Professor discusses future of Chinese manufacturing industry during semster-long seminar series
Business Professor Michael Murphree discusses the potential of Chinese innovation through the city of Dongguan
March 2, 2017
University of South Carolina Business Professor Michael Murphree discussed China’s potential to innovate as part of a economics seminar series on Friday.
The series is hosted by the economics departments at both the Virginia Military Institute and Washington and Lee University.
Murphree said that after moving to China in 2004 as an unemployed graduate student, he was offered an opportunity to go back to China to answer the question, “Can China innovate?”
“Of course they cannot,” Murphree said he initially answered.
Murphree studied the city of Dongguan in China’s Guangdong Province to start to look beyond his initial answer.
“Dongguan was the fastest growing city, in the fastest growing region, of the fastest growing province, in the fastest growing country in the world,” Murphree said.
Murphree said he knew that if he could better understand what the city was doing wrong and what they are doing right, he could determine if China could innovate.
During its boom era, the Dongguan economy flourished and created a government that was flushed with cash.
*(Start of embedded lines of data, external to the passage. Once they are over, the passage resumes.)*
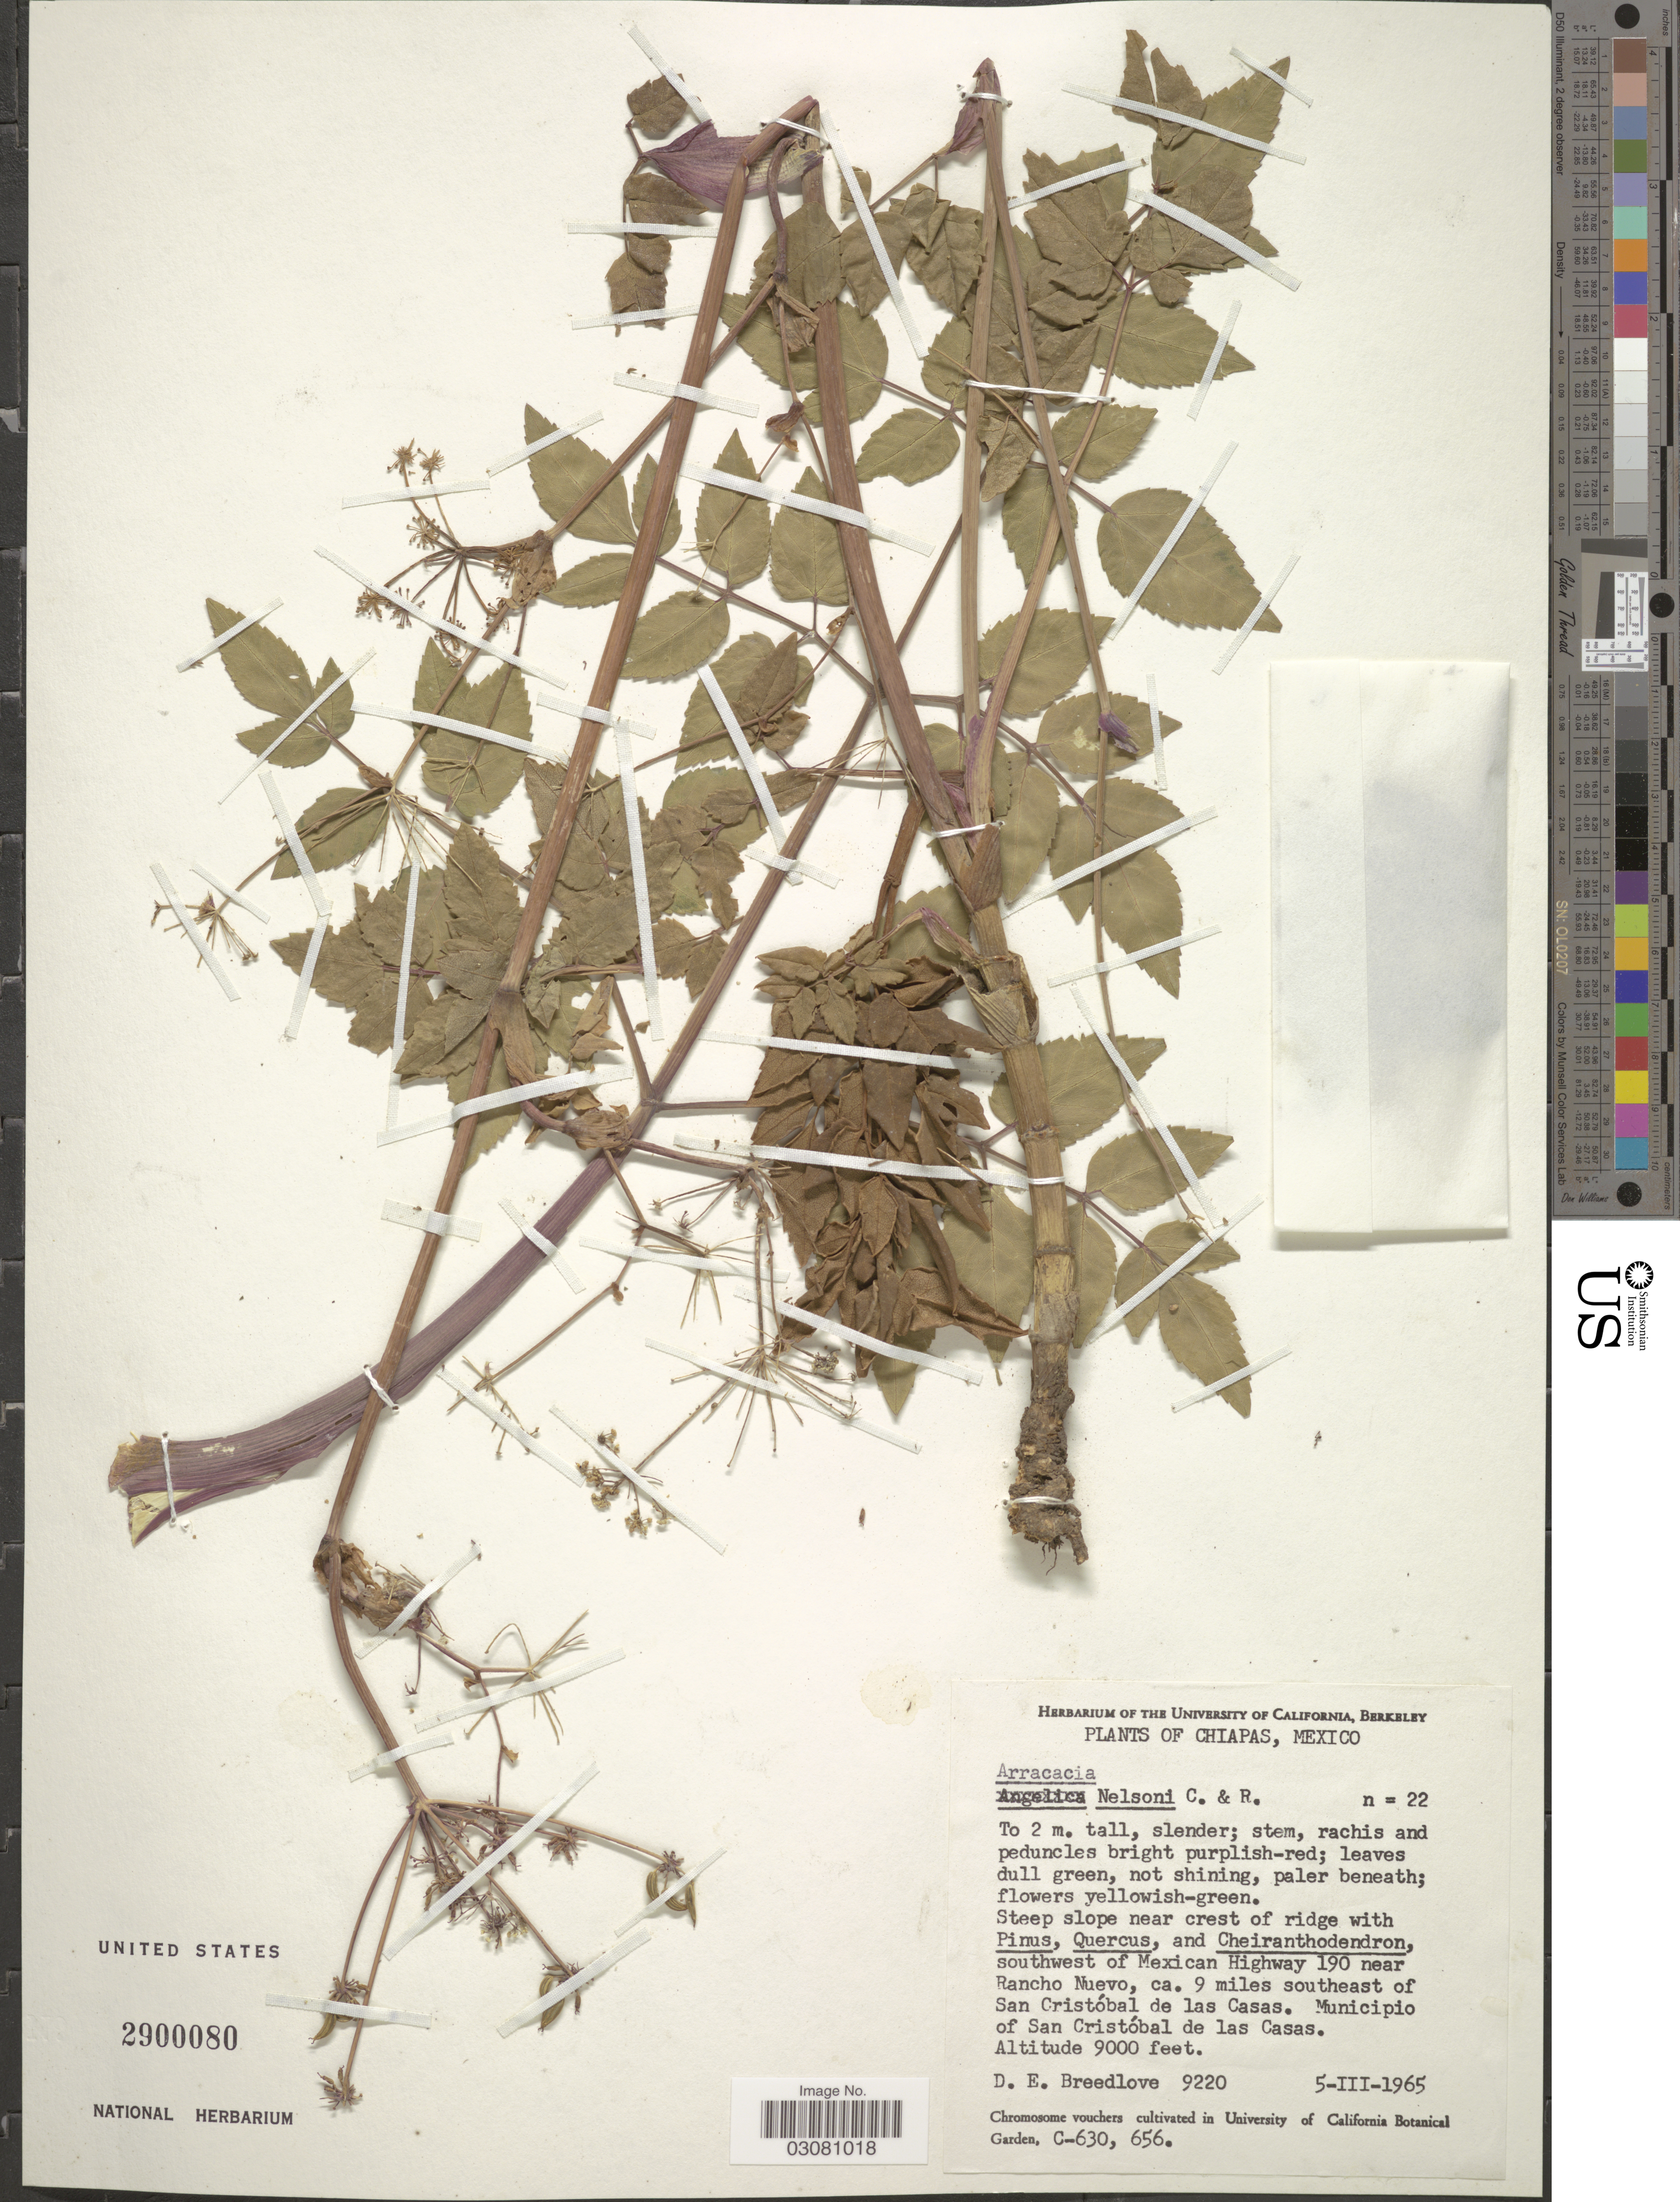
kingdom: Plantae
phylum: Tracheophyta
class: Magnoliopsida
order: Apiales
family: Apiaceae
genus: Arracacia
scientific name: Arracacia nelsoni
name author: J.M. Coult. & Rose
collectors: D. E. Breedlove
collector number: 9220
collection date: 1965-08-05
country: Mexico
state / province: Chiapas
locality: Southwest of Mexican Highway 190 near Rancho Nuevo, ca. 9 miles southeast of San Cristóbal de las Casas. Municipio of San Cristóbal de las Casas.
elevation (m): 2743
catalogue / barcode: US 2900080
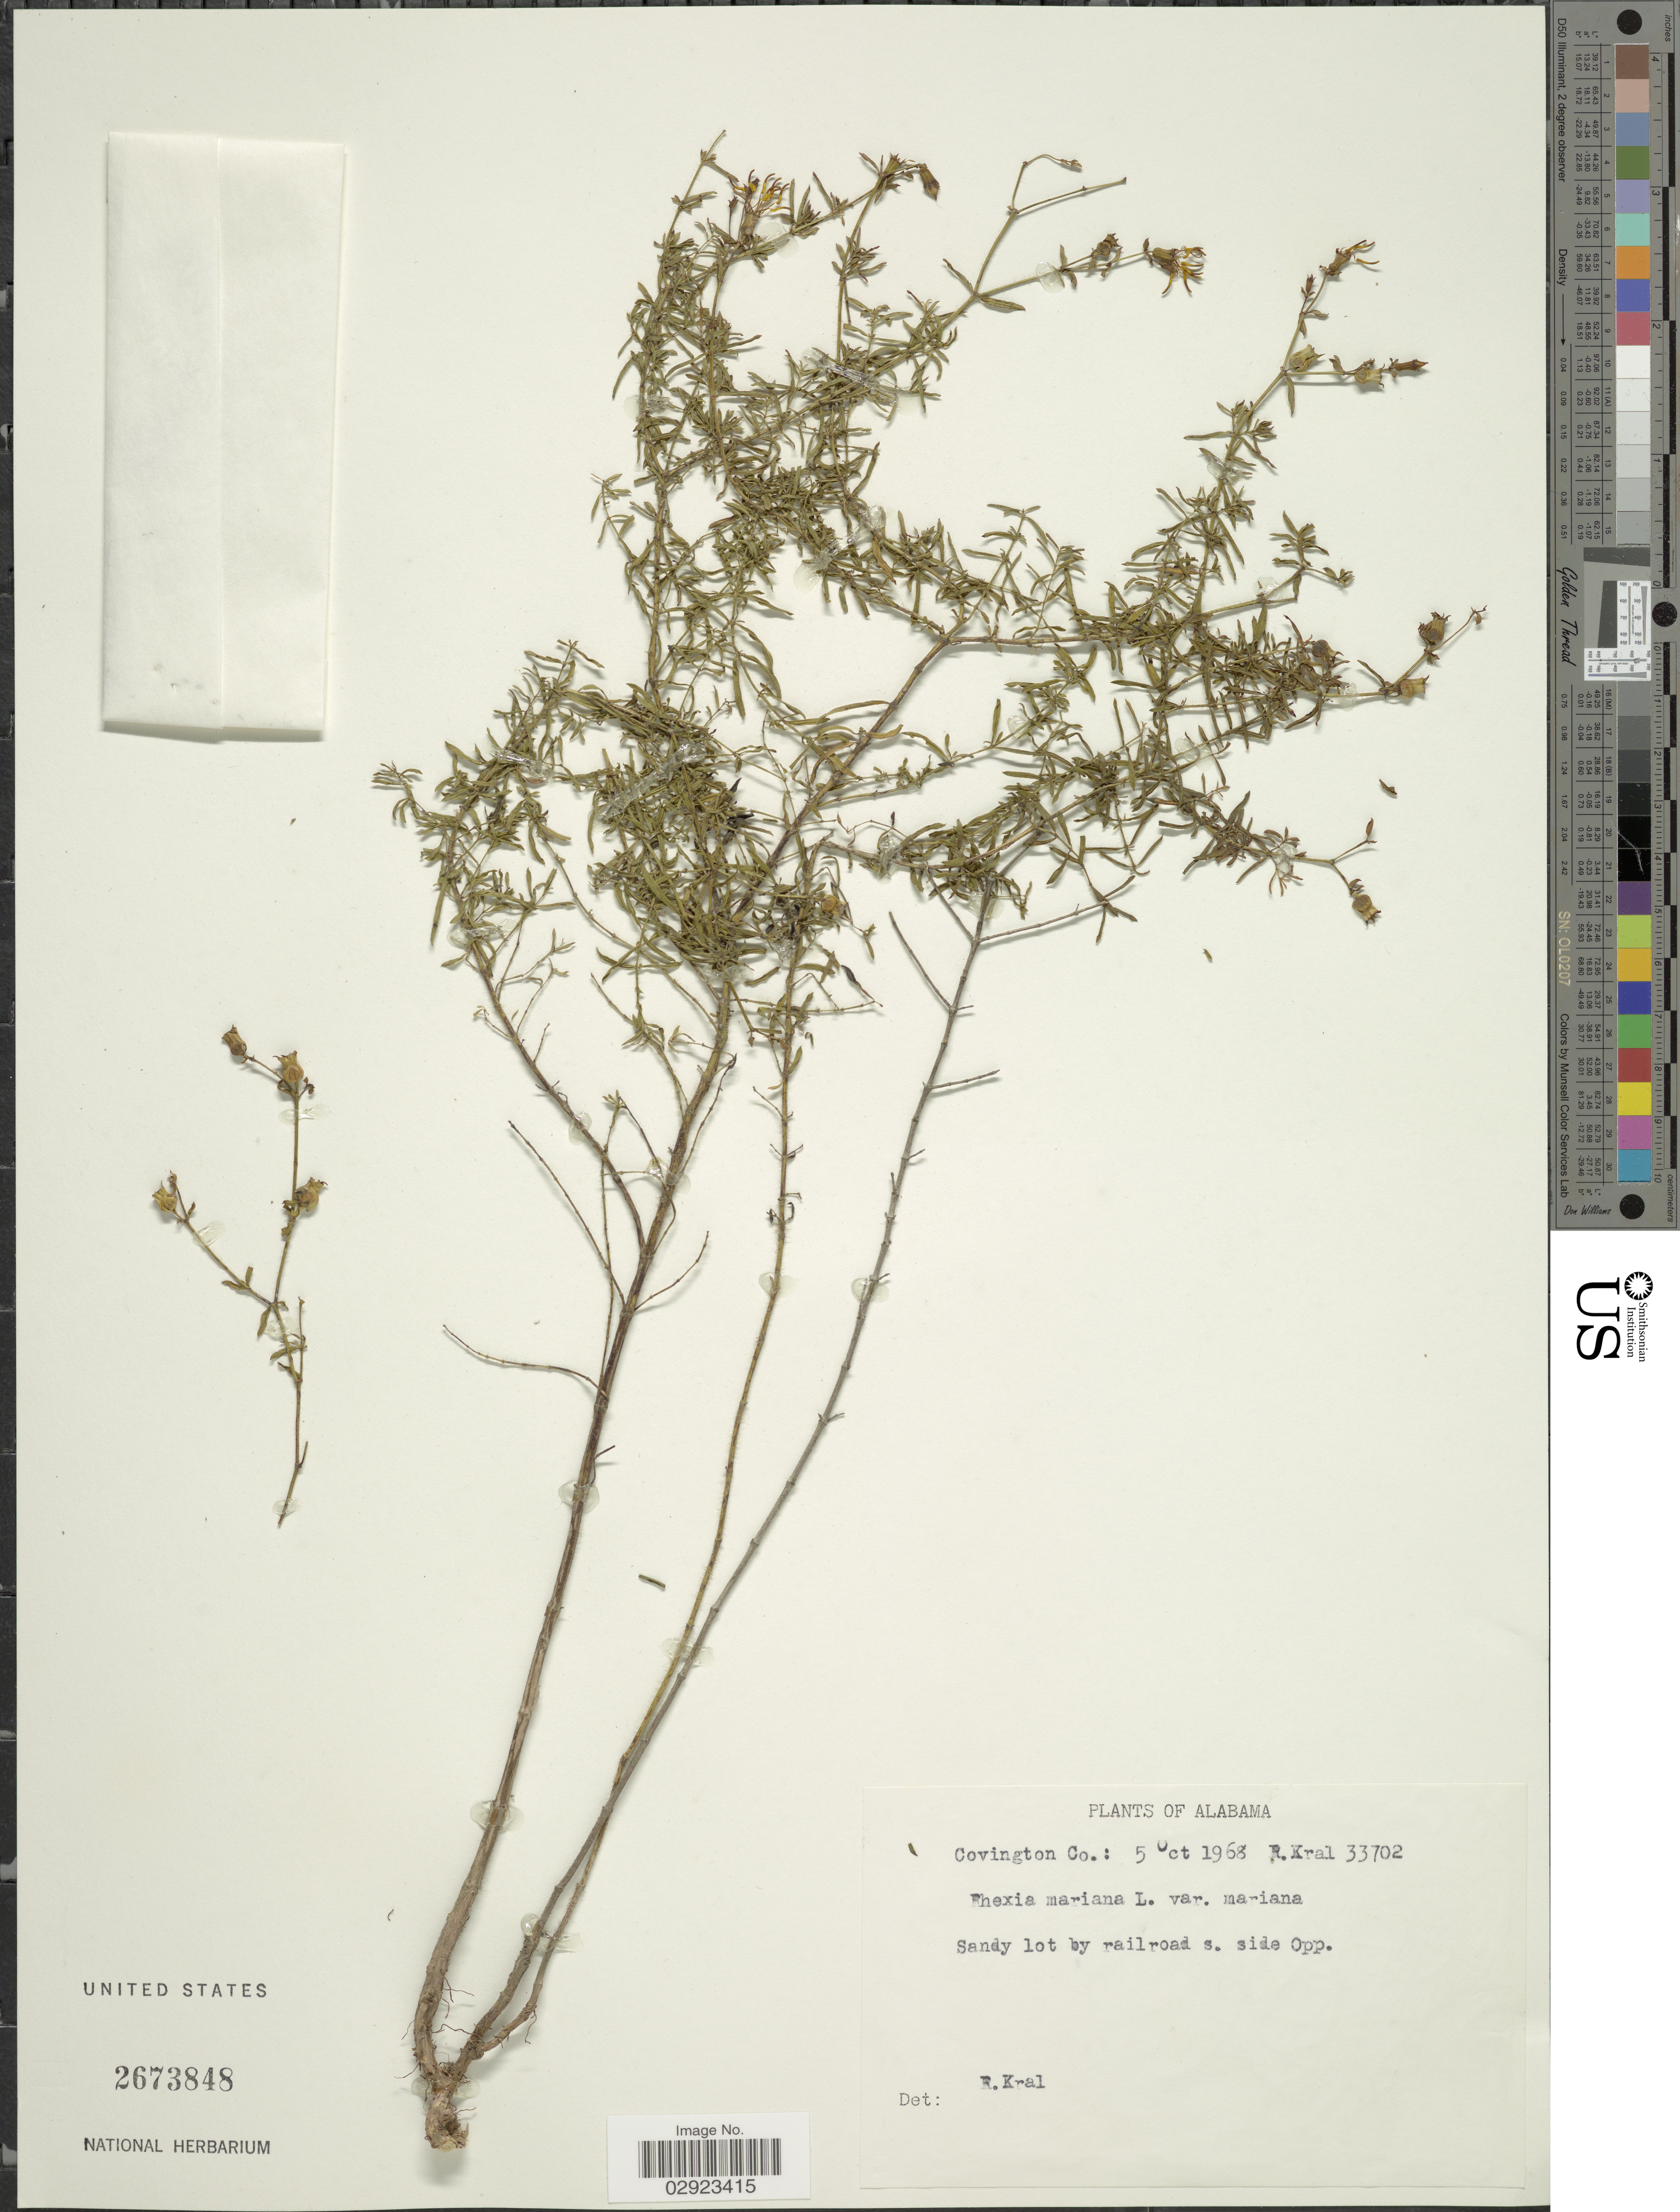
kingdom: Plantae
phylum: Tracheophyta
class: Magnoliopsida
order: Myrtales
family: Melastomataceae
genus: Rhexia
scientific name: Rhexia mariana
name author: L.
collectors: R. Kral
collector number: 33702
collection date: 1968-10-05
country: United States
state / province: Alabama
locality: Covington Co., Sandy lot by railroad s. side Opp.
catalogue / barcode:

However, in 2008, 10,000 factories went bankrupt.
“Three million workers were made redundant in three months,” Murphree said. “People assumed that China has had ups and downs before and believed that they could recover.”
After interviewing Chinese businesses, Murphree recognized that the industrial economy seemed to be contracting severely.
“Young Chinese your age are voracious consumers, [but] they are also very picky consumers,” Murphree said.
Murphree said this generation has created a strong market today. China knows now they cannot rely on other countries to juice their growth. Currently, imports are down which shows that domestically they are producing more and are becoming stronger.
“What can Dongguan teach us?” Murphree asked.
Murphree said the city of Dongguan relies on electronics and exporting. Cellphone provider Nokia was centered in Dongguan and helped fortify the city’s economy.
When Nokia crashed, Dongguan crashed. Murphree said the city was able to overcome the crash by learning the importance of automation, industrial clustering, managerial adaption and innovation.
Murphree gave an example of automation through the production of laptops which once used workers to screw in its screws now uses robots.
He showed an image of what appeared to be apartment buildings, but was instead clustered factories, to explain industrial clustering. He said industrial cleaning can be highly beneficial to an economy.
“It allows you to call another factory and find all the pieces you need so that anything can be built,”
Murphree said. Managerial adaptation allows the country to adapt to company’s going out of business and keeps costs low even as labor prices rise.
Finally, Dongguan has been able to use its innovation to lower barriers to entry for businesses.
As far as where China should go from its current state, Murphree said the country should look toward Dongguan.
“If they follow the Dongguan model, there is hope through clustering and research and development targeting,” Murphree said.